Absolutely. And before we let you go beyond the health conference. What’s your favorite part of being in Las Vegas?
Oh my gosh. I haven’t been to Las Vegas for eight years in the last time. I was here. Honestly was for a DARPA event.
Really? Yeah,
we held a we helped what was referred to as the Cyber Grand Challenge which was having autonomous autonomous computers try to find in patch bugs in large sections of code and it was an event that was held over at the Paris hotel with about 5,000 attendees at Defcon and Def con is one of the world’s largest hacking conventions and there was a blast to do that and to be here for that and in the last eight years Las Vegas has grown and measurably there was a time in my life where I probably would have said if I didn’t have to come here.
Again, I’d probably be okay with that, but
that’s what I hear a lot.
But to be honest, I I like it particularly in October.
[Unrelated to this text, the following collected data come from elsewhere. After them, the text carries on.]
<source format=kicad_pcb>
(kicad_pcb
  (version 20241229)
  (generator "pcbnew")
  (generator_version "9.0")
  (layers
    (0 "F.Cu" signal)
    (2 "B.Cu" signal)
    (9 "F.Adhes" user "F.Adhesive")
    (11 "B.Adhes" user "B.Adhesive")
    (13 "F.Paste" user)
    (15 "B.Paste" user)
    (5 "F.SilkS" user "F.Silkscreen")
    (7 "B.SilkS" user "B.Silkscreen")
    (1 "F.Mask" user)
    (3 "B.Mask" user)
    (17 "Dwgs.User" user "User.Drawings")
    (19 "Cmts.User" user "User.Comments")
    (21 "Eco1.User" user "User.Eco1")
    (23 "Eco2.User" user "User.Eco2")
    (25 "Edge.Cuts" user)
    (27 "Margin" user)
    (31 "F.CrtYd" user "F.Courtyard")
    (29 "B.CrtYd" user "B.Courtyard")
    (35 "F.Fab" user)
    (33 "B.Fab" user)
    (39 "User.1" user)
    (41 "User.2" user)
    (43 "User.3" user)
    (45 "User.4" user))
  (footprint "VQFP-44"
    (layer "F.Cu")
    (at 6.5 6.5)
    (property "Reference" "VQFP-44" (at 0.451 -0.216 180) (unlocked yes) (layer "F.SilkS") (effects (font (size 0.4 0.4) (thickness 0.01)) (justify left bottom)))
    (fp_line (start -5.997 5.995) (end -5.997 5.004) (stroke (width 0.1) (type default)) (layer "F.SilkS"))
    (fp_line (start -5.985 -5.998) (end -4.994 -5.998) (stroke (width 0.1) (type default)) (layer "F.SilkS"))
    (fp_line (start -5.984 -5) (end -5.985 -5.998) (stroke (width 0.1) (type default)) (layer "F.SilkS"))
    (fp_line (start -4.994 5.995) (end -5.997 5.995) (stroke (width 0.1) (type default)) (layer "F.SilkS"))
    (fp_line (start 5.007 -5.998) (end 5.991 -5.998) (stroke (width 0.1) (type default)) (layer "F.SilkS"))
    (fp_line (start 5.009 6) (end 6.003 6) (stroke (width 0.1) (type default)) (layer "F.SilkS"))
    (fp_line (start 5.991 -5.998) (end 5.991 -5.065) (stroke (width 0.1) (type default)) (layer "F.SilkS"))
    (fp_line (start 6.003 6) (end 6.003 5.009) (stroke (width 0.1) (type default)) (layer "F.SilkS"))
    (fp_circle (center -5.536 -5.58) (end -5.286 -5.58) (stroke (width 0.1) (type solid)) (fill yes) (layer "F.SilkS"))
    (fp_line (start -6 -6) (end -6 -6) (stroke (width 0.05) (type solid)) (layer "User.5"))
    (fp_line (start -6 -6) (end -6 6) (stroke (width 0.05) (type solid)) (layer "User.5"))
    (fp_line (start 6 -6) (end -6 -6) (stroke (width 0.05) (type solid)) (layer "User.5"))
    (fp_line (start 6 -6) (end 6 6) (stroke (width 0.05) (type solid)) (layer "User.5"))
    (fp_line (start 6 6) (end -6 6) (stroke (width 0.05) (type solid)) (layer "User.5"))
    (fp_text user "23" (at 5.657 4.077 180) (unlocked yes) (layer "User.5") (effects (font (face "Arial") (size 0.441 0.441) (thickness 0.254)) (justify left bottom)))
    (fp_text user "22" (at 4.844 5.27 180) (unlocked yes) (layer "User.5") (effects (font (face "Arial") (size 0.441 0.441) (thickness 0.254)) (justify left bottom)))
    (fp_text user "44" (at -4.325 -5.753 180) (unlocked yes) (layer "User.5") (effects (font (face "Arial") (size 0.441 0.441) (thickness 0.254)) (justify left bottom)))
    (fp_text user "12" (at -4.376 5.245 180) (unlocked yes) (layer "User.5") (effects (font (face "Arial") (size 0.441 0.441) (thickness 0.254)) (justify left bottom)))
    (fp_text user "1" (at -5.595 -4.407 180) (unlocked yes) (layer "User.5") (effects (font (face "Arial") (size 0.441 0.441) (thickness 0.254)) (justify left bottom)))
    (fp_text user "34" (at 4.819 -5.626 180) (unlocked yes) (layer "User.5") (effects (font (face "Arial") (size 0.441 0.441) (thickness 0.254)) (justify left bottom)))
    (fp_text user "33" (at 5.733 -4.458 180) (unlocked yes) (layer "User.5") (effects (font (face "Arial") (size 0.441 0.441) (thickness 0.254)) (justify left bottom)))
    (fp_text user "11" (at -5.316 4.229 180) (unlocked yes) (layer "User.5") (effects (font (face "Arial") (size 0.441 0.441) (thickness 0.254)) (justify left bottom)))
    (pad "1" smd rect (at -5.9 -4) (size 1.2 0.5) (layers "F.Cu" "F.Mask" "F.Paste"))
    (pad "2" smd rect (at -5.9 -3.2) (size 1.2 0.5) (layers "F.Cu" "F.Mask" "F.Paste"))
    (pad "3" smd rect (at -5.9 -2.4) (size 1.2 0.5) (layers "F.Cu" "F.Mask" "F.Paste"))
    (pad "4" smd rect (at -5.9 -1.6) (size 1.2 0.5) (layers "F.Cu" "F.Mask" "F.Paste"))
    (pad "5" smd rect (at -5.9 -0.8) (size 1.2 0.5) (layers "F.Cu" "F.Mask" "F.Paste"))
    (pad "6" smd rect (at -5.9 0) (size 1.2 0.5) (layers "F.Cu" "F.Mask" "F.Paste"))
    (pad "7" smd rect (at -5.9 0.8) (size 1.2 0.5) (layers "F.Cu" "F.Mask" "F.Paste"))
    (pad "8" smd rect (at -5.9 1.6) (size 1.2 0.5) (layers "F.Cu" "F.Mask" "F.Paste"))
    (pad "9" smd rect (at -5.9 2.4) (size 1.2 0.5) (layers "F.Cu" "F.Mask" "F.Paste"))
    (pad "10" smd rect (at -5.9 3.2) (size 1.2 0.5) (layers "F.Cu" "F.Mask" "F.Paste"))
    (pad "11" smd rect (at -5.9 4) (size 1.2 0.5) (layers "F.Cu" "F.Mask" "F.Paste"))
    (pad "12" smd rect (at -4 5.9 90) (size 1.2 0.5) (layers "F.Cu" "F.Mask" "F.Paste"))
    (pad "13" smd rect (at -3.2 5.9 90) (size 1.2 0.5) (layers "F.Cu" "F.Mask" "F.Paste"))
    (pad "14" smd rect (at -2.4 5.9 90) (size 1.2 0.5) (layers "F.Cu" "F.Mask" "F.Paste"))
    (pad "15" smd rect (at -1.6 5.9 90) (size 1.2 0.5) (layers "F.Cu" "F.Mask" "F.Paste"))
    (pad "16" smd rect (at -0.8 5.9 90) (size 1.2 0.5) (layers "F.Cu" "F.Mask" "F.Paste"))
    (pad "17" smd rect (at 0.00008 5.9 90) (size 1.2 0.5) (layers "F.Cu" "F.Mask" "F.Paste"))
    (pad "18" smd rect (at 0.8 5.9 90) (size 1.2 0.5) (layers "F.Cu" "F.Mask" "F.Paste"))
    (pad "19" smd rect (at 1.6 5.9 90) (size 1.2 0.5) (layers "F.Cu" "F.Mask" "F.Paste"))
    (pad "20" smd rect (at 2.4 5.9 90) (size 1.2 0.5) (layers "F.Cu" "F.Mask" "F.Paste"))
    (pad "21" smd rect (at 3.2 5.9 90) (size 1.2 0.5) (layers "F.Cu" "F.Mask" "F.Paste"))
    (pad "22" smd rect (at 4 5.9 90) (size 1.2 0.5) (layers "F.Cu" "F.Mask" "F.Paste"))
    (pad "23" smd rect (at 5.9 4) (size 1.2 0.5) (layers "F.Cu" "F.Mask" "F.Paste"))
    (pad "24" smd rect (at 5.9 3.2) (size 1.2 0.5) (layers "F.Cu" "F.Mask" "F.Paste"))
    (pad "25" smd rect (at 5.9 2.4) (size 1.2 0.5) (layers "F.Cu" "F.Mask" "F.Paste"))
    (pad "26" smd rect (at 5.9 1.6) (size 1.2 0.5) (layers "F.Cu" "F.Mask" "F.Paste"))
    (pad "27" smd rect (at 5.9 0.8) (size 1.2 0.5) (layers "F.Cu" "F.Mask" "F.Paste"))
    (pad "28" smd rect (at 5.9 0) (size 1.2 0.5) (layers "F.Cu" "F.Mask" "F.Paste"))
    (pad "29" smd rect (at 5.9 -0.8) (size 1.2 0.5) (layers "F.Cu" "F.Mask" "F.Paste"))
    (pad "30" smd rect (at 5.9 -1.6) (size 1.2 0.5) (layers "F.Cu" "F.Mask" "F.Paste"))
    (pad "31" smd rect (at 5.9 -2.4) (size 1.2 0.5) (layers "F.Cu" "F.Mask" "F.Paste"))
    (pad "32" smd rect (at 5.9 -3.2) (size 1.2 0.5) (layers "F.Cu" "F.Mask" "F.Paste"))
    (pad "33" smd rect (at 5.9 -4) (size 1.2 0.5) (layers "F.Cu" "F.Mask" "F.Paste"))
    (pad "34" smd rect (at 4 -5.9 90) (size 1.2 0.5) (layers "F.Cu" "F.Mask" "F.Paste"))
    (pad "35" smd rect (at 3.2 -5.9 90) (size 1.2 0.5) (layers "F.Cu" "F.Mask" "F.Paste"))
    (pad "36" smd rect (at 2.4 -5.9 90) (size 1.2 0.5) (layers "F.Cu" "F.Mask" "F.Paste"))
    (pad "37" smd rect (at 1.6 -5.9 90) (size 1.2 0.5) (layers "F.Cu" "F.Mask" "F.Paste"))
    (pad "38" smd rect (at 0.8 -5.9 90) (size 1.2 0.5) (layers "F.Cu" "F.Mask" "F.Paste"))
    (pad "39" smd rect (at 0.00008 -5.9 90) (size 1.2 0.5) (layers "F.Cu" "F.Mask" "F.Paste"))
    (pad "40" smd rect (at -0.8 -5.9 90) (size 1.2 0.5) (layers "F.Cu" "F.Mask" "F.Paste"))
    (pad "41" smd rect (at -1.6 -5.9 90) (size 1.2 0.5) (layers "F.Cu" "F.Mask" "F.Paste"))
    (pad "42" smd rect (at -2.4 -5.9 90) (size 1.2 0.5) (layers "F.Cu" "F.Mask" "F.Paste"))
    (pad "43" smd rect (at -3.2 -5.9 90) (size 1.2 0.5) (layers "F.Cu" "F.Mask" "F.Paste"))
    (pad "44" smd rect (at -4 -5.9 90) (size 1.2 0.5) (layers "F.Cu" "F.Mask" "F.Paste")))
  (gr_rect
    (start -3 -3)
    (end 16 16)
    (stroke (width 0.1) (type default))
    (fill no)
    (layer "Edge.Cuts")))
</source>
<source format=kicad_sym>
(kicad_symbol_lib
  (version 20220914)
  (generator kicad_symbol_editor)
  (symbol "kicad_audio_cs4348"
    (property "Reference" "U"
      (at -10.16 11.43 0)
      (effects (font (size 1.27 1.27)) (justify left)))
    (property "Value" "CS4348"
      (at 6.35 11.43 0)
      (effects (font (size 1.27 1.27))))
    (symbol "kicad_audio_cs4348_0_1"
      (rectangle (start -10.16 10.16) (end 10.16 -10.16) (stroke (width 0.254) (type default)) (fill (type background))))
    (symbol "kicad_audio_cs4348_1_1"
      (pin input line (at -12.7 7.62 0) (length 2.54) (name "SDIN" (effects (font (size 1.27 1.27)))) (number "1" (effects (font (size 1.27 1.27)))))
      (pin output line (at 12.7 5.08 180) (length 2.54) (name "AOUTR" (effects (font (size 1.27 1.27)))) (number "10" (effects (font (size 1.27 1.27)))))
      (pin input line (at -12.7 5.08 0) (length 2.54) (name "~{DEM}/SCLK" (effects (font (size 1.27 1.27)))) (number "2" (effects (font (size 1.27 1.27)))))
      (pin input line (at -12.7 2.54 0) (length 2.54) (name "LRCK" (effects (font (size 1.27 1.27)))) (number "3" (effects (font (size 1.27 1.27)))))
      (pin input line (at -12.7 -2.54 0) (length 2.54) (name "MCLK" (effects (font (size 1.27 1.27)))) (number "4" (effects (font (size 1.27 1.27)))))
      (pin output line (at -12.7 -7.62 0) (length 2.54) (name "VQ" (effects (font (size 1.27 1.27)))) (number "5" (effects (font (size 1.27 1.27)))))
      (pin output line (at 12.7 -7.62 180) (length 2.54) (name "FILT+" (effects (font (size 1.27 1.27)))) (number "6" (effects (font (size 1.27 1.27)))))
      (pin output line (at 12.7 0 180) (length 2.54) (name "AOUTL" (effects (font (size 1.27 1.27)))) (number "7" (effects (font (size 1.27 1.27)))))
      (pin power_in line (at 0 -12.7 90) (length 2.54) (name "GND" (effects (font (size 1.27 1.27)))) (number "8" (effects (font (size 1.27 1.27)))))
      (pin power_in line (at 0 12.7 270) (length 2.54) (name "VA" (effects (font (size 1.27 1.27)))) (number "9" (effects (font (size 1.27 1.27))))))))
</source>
It’s it’s very nice and there’s been so much growth here and you know people have always been very receptive to having, you know, having government here having having industry here as well. So I look just look forward to spending time with with old friends from industry and and visiting more the booths.
Well, thank you so much for joining us Jared.
Thank you very much. I appreciate the time
Jared Adams, chief of Engagement and Communications at arpa H and he came all the way from Washington DC to the health conference 2023. This is Lecia Bushak for the MM&M podcast. Take care.